Meta Introduces KernelEvolve: AI Agent That Optimizes Hardware Kernels 60% Faster Than Human Engineers
Key Takeaways
- ▸KernelEvolve reduces kernel optimization time from weeks to hours by automating the search and refinement process using agentic AI
- ▸The system achieved 60% inference throughput improvement on NVIDIA GPUs and 25% training improvement on Meta's MTIA chips, outperforming human expert-optimized kernels
- ▸The technology supports optimization across heterogeneous hardware (NVIDIA, AMD, MTIA) and multiple programming languages (Triton, CUDA, HIP, C++), addressing Meta's infrastructure diversity
Summary
Meta has unveiled KernelEvolve, an autonomous AI agent system that optimizes low-level hardware kernels for diverse AI accelerators including NVIDIA GPUs, AMD GPUs, and Meta's custom MTIA chips.
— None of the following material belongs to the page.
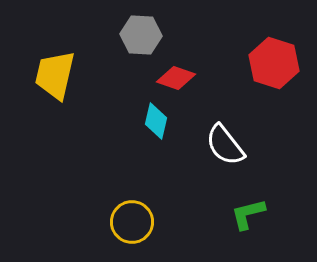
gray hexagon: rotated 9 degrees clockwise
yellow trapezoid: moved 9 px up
The system treats kernel optimization as a search problem, using an LLM-driven continuous search process to automatically generate and refine production-grade kernels across multiple hardware platforms and programming languages.
As part of Meta's broader Ranking Engineer Agent framework, KernelEvolve dramatically accelerates infrastructure optimization work that traditionally required weeks of manual engineering effort. The system achieved a 60% inference throughput improvement for Meta's Andromeda Ads model on NVIDIA GPUs and over 25% training throughput improvement for an ads model on MTIA chips, completing optimizations in hours rather than weeks.
The technology addresses a critical scaling challenge for AI companies: as the number of AI models and hardware variants multiplies, manual kernel tuning by expert engineers becomes infeasible. KernelEvolve generates kernels in multiple languages including high-level DSLs like Triton and low-level languages like CUDA and HIP, making it broadly applicable across Meta's heterogeneous infrastructure. The research will be presented at ISCA 2026.
- Part of Meta's Ranking Engineer Agent ecosystem, KernelEvolve demonstrates how autonomous agents can solve infrastructure bottlenecks that constrain AI model deployment and iteration
Editorial Opinion
KernelEvolve represents a significant leap in applying AI to infrastructure optimization—using agents to solve the very real bottleneck of kernel tuning across diverse hardware. The 60% throughput improvements are impressive, but the real value lies in freeing expert engineers from weeks of repetitive optimization work, allowing them to focus on higher-level innovation. As AI accelerator diversity increases (NVIDIA, AMD, custom chips), agentic solutions like this may become essential infrastructure, not optional tools.